Im 999 Euro Hardtailtest in Heft 3/10 gibt es außerdem: Bergamont, Bulls, Canyon, Carver, Centurion, Corratec, Drössiger, Dynamics, Fatmodul, Focus, Fuji, KTM, Müsing, Poison, Radon, Rose, Stevens und Univega.

Bitte versteht aber auch, dass wir nicht alle Hersteller die es am Markt gibt testen können. Bei der Vielzahl der Marken fehlt uns dafür einfach der Platz.

Desweiteren testen wir auch keine Bikes, die man in Deutschland nicht oder nur sehr schwer käuflich erwerben kann.

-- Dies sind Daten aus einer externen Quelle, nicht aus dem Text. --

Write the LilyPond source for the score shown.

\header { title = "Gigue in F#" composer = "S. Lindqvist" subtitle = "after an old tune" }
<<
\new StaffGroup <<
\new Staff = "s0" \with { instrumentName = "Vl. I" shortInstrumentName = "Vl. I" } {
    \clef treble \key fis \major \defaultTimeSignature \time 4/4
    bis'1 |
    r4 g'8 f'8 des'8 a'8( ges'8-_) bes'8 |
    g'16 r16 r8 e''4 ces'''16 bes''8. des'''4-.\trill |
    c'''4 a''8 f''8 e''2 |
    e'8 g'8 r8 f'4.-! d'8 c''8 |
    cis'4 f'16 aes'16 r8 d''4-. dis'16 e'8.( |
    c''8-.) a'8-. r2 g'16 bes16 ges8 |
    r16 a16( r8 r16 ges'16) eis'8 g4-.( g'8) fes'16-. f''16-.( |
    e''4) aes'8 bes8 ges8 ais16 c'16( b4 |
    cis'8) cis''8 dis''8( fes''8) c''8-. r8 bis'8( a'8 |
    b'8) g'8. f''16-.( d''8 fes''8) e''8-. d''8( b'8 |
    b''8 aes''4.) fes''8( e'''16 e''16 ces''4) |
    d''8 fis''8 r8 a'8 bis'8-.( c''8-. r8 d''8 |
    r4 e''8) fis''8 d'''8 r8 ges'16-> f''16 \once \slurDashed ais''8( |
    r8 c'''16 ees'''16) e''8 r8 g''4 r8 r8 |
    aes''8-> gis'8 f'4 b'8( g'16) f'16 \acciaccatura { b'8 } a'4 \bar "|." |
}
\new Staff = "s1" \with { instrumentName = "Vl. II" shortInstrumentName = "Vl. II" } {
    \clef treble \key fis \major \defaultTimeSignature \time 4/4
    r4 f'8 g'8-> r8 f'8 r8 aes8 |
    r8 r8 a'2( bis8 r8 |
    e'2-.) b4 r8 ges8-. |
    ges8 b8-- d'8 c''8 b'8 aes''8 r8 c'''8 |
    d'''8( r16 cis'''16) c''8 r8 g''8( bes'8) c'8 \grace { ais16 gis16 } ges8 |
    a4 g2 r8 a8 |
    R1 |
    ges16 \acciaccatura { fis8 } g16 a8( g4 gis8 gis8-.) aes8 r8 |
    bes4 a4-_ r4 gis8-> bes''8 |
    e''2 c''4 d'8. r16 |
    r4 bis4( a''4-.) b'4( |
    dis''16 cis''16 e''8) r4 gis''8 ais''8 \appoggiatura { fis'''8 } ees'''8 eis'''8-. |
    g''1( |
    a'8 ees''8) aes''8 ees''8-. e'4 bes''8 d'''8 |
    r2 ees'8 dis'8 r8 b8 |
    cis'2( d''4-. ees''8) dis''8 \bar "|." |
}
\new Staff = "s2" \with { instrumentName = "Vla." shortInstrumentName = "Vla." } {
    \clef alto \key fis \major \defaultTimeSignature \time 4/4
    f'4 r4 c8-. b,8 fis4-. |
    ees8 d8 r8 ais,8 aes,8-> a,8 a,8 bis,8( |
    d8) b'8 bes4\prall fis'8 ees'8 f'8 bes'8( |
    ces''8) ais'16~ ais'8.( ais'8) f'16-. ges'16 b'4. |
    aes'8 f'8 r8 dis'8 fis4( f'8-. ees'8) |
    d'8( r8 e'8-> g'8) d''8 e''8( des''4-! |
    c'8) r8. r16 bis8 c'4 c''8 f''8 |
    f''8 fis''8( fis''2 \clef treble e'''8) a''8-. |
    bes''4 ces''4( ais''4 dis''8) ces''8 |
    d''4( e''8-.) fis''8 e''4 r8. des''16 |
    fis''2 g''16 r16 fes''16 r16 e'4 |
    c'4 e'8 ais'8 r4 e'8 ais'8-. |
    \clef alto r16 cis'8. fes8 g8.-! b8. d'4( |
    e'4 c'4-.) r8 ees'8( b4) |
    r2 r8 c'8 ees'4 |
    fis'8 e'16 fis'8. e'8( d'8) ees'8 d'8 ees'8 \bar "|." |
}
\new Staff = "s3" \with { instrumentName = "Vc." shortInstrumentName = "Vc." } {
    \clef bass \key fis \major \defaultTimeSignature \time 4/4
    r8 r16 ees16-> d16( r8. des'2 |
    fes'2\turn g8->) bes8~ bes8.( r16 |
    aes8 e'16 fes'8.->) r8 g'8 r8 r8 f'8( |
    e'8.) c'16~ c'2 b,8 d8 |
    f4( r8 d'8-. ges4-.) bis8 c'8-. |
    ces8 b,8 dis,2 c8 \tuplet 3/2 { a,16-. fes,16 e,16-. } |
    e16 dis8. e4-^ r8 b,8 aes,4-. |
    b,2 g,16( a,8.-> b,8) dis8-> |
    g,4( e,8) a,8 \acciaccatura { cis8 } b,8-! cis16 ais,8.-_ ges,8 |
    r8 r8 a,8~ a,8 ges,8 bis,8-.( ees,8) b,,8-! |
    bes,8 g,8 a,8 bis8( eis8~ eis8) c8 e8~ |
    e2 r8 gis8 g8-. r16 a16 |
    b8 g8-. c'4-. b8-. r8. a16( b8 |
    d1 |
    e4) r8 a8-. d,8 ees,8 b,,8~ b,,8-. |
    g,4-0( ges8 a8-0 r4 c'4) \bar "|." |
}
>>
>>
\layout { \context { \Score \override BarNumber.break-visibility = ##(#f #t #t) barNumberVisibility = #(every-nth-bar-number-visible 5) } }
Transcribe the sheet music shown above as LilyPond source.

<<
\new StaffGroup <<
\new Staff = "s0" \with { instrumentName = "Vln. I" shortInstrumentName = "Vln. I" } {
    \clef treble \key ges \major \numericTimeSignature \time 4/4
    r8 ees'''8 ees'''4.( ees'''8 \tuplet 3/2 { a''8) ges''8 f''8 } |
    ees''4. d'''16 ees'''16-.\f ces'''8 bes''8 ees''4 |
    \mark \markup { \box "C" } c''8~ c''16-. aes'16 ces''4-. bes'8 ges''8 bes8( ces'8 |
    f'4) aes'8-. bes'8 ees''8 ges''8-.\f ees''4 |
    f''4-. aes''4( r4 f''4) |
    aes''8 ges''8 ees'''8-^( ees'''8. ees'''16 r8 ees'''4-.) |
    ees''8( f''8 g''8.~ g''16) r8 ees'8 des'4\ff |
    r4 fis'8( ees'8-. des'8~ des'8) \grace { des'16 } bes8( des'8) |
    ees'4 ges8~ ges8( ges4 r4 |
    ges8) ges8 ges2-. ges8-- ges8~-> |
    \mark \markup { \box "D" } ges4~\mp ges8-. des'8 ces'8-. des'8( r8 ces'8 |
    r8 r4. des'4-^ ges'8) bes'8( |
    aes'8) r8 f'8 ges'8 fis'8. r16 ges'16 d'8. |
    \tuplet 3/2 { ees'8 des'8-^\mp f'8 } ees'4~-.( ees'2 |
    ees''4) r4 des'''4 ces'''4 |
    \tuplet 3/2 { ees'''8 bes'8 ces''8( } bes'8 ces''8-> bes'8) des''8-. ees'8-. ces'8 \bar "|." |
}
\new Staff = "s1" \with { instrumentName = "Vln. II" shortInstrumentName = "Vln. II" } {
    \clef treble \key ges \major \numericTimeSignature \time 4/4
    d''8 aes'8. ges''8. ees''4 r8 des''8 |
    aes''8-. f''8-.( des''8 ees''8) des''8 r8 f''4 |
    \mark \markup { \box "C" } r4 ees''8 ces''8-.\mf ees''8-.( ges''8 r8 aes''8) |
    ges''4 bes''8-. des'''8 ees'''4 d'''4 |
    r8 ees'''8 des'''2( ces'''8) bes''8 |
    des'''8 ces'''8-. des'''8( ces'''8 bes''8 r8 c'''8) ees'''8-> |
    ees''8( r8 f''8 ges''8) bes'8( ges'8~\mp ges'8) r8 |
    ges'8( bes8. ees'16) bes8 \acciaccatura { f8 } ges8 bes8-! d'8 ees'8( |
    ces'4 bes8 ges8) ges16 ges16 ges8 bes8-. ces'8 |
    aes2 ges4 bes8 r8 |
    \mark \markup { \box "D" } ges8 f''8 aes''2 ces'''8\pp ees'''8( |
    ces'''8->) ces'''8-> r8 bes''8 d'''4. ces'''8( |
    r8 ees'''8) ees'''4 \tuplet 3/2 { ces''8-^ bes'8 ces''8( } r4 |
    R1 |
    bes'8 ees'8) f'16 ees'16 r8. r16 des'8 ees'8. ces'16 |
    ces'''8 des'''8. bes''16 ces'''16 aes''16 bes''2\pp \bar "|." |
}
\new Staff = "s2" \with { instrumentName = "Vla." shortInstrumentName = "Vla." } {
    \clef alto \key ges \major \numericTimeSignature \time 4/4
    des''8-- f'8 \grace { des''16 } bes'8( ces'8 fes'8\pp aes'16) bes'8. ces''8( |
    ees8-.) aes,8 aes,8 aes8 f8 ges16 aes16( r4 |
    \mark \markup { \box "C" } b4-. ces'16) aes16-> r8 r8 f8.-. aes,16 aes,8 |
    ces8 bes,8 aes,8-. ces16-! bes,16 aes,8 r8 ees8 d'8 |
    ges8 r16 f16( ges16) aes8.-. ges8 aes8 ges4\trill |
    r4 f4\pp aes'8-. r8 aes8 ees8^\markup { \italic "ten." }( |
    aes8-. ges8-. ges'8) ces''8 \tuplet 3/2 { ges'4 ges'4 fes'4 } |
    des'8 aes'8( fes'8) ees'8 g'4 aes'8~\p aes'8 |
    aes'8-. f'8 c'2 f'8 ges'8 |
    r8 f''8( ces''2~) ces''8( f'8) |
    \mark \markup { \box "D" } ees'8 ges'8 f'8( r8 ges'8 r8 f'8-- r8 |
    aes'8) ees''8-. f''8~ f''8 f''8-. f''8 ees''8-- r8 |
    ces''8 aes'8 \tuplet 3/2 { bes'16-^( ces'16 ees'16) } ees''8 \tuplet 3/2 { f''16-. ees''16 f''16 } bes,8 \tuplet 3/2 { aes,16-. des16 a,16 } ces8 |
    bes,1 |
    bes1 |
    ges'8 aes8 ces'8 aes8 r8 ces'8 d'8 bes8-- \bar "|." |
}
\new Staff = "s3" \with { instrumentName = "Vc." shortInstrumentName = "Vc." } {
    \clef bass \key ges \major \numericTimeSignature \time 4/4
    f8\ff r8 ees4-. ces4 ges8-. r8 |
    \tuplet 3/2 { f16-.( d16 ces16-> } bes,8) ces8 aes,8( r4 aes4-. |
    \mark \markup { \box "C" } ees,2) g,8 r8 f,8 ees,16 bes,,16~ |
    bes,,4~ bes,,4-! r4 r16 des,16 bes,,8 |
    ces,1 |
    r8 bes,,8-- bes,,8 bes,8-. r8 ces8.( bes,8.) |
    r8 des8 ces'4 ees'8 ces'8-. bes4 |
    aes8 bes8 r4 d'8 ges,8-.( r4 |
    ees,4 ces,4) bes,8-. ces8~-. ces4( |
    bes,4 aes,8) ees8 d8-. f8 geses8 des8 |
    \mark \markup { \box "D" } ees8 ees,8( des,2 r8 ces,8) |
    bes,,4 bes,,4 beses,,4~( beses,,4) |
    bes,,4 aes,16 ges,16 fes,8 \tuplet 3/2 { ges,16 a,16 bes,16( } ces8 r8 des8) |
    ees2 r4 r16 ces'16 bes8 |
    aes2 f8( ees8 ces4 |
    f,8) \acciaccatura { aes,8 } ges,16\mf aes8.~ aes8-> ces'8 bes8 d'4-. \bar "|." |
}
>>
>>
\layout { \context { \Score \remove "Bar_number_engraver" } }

Es bringt nämlich euch den Lesern am allerwenigsten etwas, wenn ein Bike einen Testsieg abräumt, dass man dann nirgends kaufen kann.
Ich hoffe, damit kommen wir euren Wünschen entgegen.

Viele Grüße aus der Redaktion
Matthias Dreuw_

http://www.facebook.com/home.php?#!/pages/BIKE-Magazin/185434430971?v=feed&story_fbid=325426985971


----------



## Transalp-Team (19. Februar 2010)

Hallo MEGATEC,

wir hatten versucht bei der BIKE im aktuellen Hardtail Test (999,00 Euro Bikes)
berücksichtigt zu werden. Die Lieferung eines Bikes von unserer Seite wäre kein 
Problem gewesen. Leider haben wir dann aber nichrs mehr vom Bike Magazin
gehört.

In den kommenden Ausgaben der Bike Sport News werden aber auf jeden Fall 
zu einem Starrbike und einem Hardtail Testberichte kommen.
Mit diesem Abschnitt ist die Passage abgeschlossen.